What you will do
Show each line of the entries below that contains the word "genus". Case counts.

Data in this exercise
======

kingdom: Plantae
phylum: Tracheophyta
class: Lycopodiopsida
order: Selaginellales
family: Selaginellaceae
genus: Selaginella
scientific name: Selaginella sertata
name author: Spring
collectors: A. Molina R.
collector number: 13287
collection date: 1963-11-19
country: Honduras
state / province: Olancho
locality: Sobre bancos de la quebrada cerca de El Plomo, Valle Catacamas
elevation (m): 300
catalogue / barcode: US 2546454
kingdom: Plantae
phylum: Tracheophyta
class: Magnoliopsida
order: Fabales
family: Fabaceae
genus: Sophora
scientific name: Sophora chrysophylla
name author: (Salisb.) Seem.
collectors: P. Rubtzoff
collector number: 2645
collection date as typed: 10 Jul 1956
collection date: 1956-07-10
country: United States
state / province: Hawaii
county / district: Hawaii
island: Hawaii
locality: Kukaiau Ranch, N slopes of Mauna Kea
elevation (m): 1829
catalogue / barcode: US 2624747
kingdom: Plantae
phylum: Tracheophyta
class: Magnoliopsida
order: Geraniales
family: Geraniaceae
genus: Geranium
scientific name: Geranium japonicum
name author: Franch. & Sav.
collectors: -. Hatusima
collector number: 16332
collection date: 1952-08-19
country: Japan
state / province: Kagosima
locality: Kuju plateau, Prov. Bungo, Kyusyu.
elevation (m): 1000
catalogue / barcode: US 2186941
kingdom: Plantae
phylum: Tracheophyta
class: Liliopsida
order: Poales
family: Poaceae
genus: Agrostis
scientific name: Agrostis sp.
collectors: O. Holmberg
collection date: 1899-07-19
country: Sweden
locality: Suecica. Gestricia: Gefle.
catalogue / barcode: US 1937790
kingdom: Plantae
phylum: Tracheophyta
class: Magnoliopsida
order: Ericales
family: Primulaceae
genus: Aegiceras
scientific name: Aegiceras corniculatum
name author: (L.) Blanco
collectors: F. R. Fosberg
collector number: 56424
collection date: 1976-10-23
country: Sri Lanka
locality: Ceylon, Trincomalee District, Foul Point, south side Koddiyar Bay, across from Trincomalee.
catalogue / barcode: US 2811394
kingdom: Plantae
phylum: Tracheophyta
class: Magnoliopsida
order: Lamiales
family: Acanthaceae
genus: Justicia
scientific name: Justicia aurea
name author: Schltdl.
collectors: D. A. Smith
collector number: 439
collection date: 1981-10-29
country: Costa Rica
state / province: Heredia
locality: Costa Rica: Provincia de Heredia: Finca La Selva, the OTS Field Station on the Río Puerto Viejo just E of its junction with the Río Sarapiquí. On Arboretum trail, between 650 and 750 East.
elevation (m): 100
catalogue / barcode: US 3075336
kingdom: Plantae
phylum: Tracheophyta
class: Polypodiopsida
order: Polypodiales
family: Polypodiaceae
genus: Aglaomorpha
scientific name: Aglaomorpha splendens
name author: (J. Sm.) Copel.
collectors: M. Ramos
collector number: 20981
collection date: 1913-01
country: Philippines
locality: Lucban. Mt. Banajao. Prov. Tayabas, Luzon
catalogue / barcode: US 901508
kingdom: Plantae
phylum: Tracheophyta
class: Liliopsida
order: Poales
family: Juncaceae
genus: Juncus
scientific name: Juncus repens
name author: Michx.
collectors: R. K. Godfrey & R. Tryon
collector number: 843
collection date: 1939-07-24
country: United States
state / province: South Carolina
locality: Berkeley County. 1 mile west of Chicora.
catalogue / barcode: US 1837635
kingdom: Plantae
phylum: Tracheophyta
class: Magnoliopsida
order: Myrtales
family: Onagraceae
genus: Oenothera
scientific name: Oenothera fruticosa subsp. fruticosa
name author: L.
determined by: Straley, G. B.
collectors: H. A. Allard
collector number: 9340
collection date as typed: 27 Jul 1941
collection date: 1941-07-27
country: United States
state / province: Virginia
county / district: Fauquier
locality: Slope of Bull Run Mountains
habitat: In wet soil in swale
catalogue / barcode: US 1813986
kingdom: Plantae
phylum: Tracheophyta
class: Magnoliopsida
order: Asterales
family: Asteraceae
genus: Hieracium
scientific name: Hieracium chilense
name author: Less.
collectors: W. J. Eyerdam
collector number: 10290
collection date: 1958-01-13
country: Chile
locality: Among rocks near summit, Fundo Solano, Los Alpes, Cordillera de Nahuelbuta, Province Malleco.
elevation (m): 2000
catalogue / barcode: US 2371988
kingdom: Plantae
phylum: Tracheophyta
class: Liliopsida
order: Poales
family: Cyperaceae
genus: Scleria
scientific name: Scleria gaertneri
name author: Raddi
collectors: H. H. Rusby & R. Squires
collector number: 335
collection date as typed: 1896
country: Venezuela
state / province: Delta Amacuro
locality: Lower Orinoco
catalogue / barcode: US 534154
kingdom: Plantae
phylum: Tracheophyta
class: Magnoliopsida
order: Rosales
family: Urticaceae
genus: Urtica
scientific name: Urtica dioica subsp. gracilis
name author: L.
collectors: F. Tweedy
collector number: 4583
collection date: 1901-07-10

======

Exercise answer
genus: Selaginella
genus: Sophora
genus: Geranium
genus: Agrostis
genus: Aegiceras
genus: Justicia
genus: Aglaomorpha
genus: Juncus
genus: Oenothera
genus: Hieracium
genus: Scleria
genus: Urtica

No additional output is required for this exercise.